Andrew Meehan of Harrogate Family Law has been invited to join a Law Society panel in London alongside Ayesha Vardag, who famously secured a win for German Heiress Katrin Radmacher in a Supreme Court divorce hearing that led to the recognition of prenuptial agreements by British courts.

“The Government’s proposals for marriage reforms have got everyone talking and wondering if this is the end of marriage as we know it,” said Andrew, a specialist divorce lawyer and regular media commentator on pre-nuptial agreements.

“This is likely to be a hotly debated topic and there are some very influential people on the panel.”

Debating alongside Andrew Meehan and Ayesha Vardag will be Anastasia de Waal, Chair of Parentline Plus, and Dr Samantha Callan, a research and policy expert on family relationships.

“Family law is in the headlines a great deal at the moment thanks to some very high profile and acrimonious divorce cases,” Andrew explained.

“However, contrary to many people’s thoughts, a “Rottweiler” for a family lawyer is the very last thing you need. The more cornered your spouse or former partner feels, the more costly it is likely to be, both financially and emotionally.”

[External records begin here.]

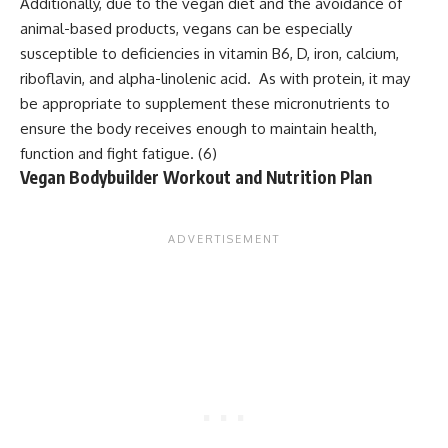
Additionally, due to the vegan diet and the avoidance of
animal-based products, vegans can be especially
susceptible to deficiencies in vitamin B6, D, iron, calcium,
riboflavin, and alpha-linolenic acid. As with protein, it may
be appropriate to supplement these micronutrients to
ensure the body receives enough to maintain health,
function and fight fatigue. (
6
)
Vegan Bodybuilder Workout and Nutrition Plan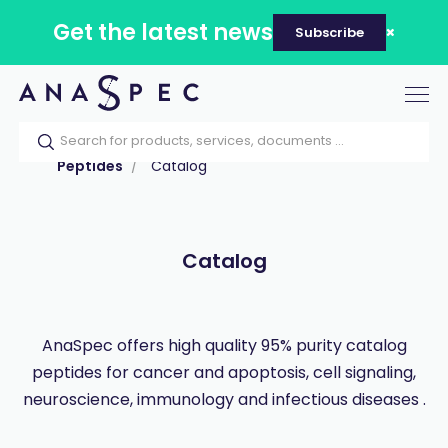
Get the latest news
Subscribe
Tog
nav
Home
Our catalog
Products
Peptides
Catalog
Catalog
AnaSpec offers high quality 95% purity catalog
peptides for cancer and apoptosis, cell signaling,
neuroscience, immunology and infectious diseases .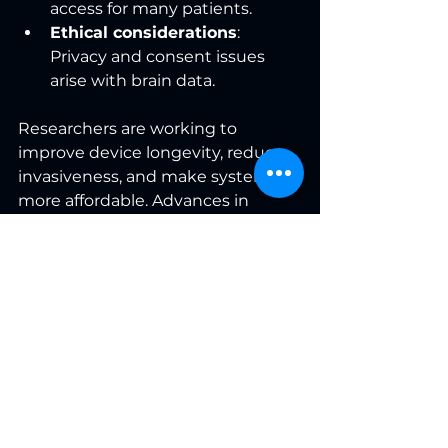
access for many patients.
Ethical considerations
: 
Privacy and consent issues 
arise with brain data.
Researchers are working to 
improve device longevity, reduce 
invasiveness, and make systems 
more affordable. Advances in 
machine learning and materials 
science promise more natural and 
reliable communication.
What This Means for 
Patients and 
Caregivers
Neurotechnology is not just a 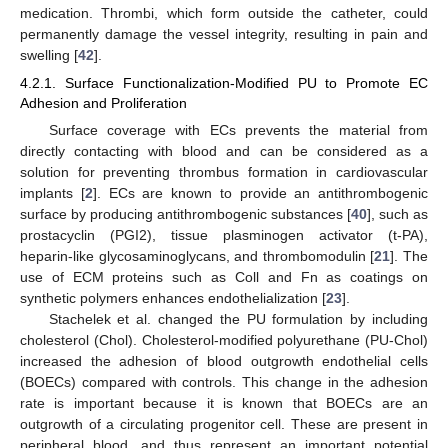
medication. Thrombi, which form outside the catheter, could
permanently damage the vessel integrity, resulting in pain and
swelling [
42
].
4.2.1. Surface Functionalization-Modified PU to Promote EC
Adhesion and Proliferation
Surface coverage with ECs prevents the material from
directly contacting with blood and can be considered as a
solution for preventing thrombus formation in cardiovascular
implants [
2
]. ECs are known to provide an antithrombogenic
surface by producing antithrombogenic substances [
40
], such as
prostacyclin (PGI2), tissue plasminogen activator (t-PA),
heparin-like glycosaminoglycans, and thrombomodulin [
21
]. The
use of ECM proteins such as Coll and Fn as coatings on
synthetic polymers enhances endothelialization [
23
].
Stachelek et al. changed the PU formulation by including
cholesterol (Chol). Cholesterol-modified polyurethane (PU-Chol)
increased the adhesion of blood outgrowth endothelial cells
(BOECs) compared with controls. This change in the adhesion
rate is important because it is known that BOECs are an
outgrowth of a circulating progenitor cell. These are present in
peripheral blood, and thus represent an important potential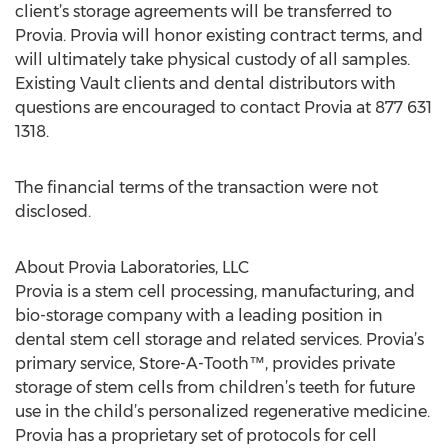
client’s storage agreements will be transferred to
Provia. Provia will honor existing contract terms, and
will ultimately take physical custody of all samples.
Existing Vault clients and dental distributors with
questions are encouraged to contact Provia at 877 631
1318.
The financial terms of the transaction were not
disclosed.
About Provia Laboratories, LLC
Provia is a stem cell processing, manufacturing, and
bio-storage company with a leading position in
dental stem cell storage and related services. Provia’s
primary service, Store-A-Tooth™, provides private
storage of stem cells from children’s teeth for future
use in the child’s personalized regenerative medicine.
Provia has a proprietary set of protocols for cell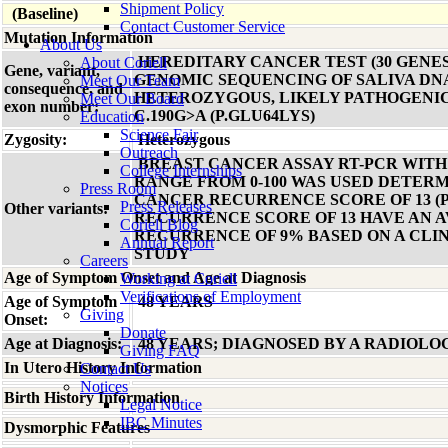
Shipment Policy
(Baseline)
Contact Customer Service
Mutation Information
About Us
HEREDITARY CANCER TEST (30 GENES
About Coriell
Gene, variant,
GENOMIC SEQUENCING OF SALIVA DN
Meet Our Team
consequence, and
HETEROZYGOUS, LIKELY PATHOGENIC
Meet Our Board
exon number:
C.190G>A (P.GLU64LYS)
Education
Science Fair
Zygosity:
Heterozygous
Outreach
BREAST CANCER ASSAY RT-PCR WIT
College Internships
RANGE FROM 0-100 WAS USED DETERM
Press Room
CANCER RECURRENCE SCORE OF 13 (P
Press Releases
Other variants:
RECURRENCE SCORE OF 13 HAVE AN 
Coriell Blog
RECURRENCE OF 9% BASED ON A CLI
Annual Report
STUDY
Careers
Age of Symptom Onset and Age at Diagnosis
Working at Coriell
Verifications of Employment
Age of Symptom
48 YEARS
Giving
Onset:
Donate
Age at Diagnosis:
48 YEARS; DIAGNOSED BY A RADIOLO
Giving FAQ
In Utero History Information
Contact Us
Notices
Birth History Information
Legal Notice
IBC Minutes
Dysmorphic Features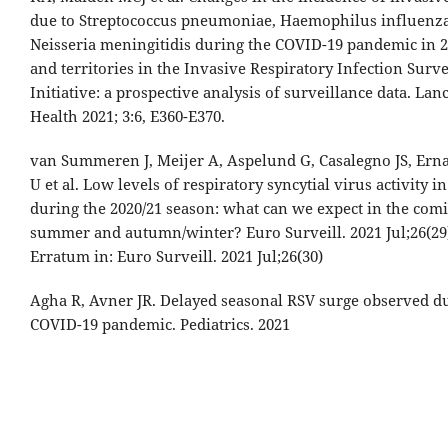
due to Streptococcus pneumoniae, Haemophilus influenza
Neisseria meningitidis during the COVID-19 pandemic in 2
and territories in the Invasive Respiratory Infection Surve
Initiative: a prospective analysis of surveillance data. Lanc
Health 2021; 3:6, E360-E370.
van Summeren J, Meijer A, Aspelund G, Casalegno JS, Ern
U et al. Low levels of respiratory syncytial virus activity 
during the 2020/21 season: what can we expect in the com
summer and autumn/winter? Euro Surveill. 2021 Jul;26(29
Erratum in: Euro Surveill. 2021 Jul;26(30)
Agha R, Avner JR. Delayed seasonal RSV surge observed d
COVID-19 pandemic. Pediatrics. 2021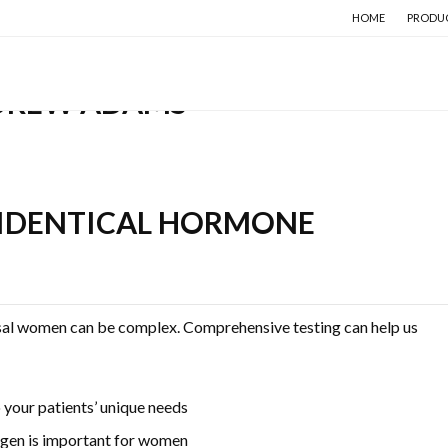
HOME
PRODU
DREW ADAMS
IDENTICAL HORMONE
sal women can be complex. Comprehensive testing can help us
your patients’ unique needs
ogen is important for women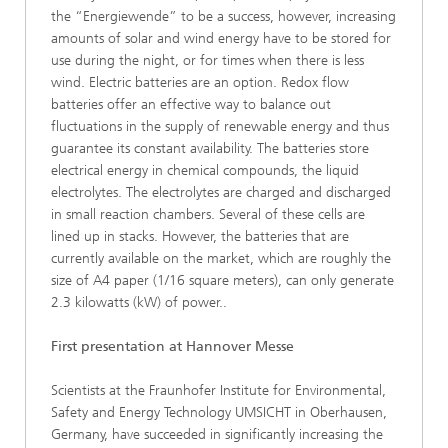
the “Energiewende” to be a success, however, increasing
amounts of solar and wind energy have to be stored for
use during the night, or for times when there is less
wind. Electric batteries are an option. Redox flow
batteries offer an effective way to balance out
fluctuations in the supply of renewable energy and thus
guarantee its constant availability. The batteries store
electrical energy in chemical compounds, the liquid
electrolytes. The electrolytes are charged and discharged
in small reaction chambers. Several of these cells are
lined up in stacks. However, the batteries that are
currently available on the market, which are roughly the
size of A4 paper (1/16 square meters), can only generate
2.3 kilowatts (kW) of power..
First presentation at Hannover Messe
Scientists at the Fraunhofer Institute for Environmental,
Safety and Energy Technology UMSICHT in Oberhausen,
Germany, have succeeded in significantly increasing the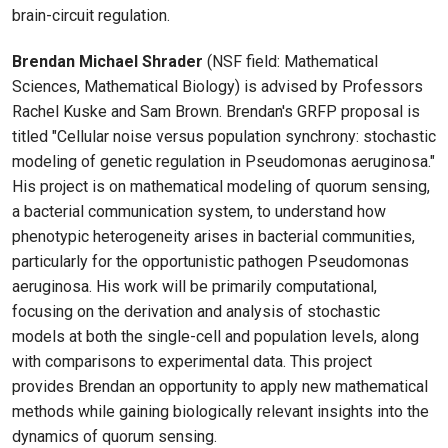
brain-circuit regulation.
Brendan Michael Shrader
(NSF field: Mathematical
Sciences, Mathematical Biology) is advised by Professors
Rachel Kuske and Sam Brown. Brendan's GRFP proposal is
titled "Cellular noise versus population synchrony: stochastic
modeling of genetic regulation in Pseudomonas aeruginosa."
His project is on mathematical modeling of quorum sensing,
a bacterial communication system, to understand how
phenotypic heterogeneity arises in bacterial communities,
particularly for the opportunistic pathogen Pseudomonas
aeruginosa. His work will be primarily computational,
focusing on the derivation and analysis of stochastic
models at both the single-cell and population levels, along
with comparisons to experimental data. This project
provides Brendan an opportunity to apply new mathematical
methods while gaining biologically relevant insights into the
dynamics of quorum sensing.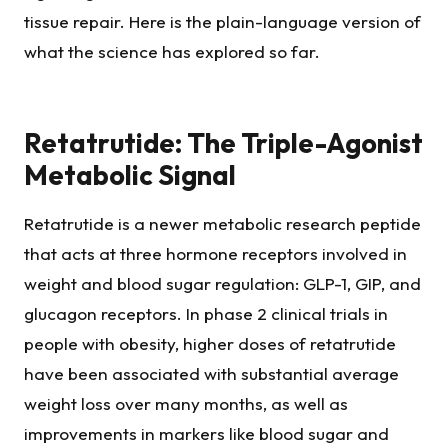
tissue repair. Here is the plain-language version of
what the science has explored so far.
Retatrutide: The Triple-Agonist
Metabolic Signal
Retatrutide is a newer metabolic research peptide
that acts at three hormone receptors involved in
weight and blood sugar regulation: GLP-1, GIP, and
glucagon receptors. In phase 2 clinical trials in
people with obesity, higher doses of retatrutide
have been associated with substantial average
weight loss over many months, as well as
improvements in markers like blood sugar and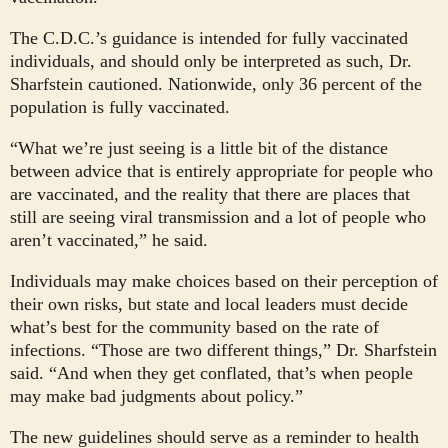
The C.D.C.’s guidance is intended for fully vaccinated
individuals, and should only be interpreted as such, Dr.
Sharfstein cautioned. Nationwide, only 36 percent of the
population is fully vaccinated.
“What we’re just seeing is a little bit of the distance
between advice that is entirely appropriate for people who
are vaccinated, and the reality that there are places that
still are seeing viral transmission and a lot of people who
aren’t vaccinated,” he said.
Individuals may make choices based on their perception of
their own risks, but state and local leaders must decide
what’s best for the community based on the rate of
infections. “Those are two different things,” Dr. Sharfstein
said. “And when they get conflated, that’s when people
may make bad judgments about policy.”
The new guidelines should serve as a reminder to health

Mr Meehan launched Harrogate Family Law last year and frequently delivers training and comment to other solicitors and barristers in the fast-moving field of pre- and post-nuptial agreements.

He is the regional chairman of Resolution, the country’s leading association of specialist family lawyers, and one of a growing number of lawyers specially trained in collaborative family law, a progressive way of resolving issues such as divorce and separation.

The Law Society debate, “Is this the end of marriage as we know it?” will be attended by members of the public, legal professionals, academics and journalists.

Law Society Chief Executive Desmond Hudson said the panellists hoped the event would encourage education, training and thought leadership.

“They will consider whether these reforms are a sign of progress, or if the bell is tolling on the end of the institution of marriage,” he said.

The debate will be held at The Law Society, Chancery Lane, London, on July 7.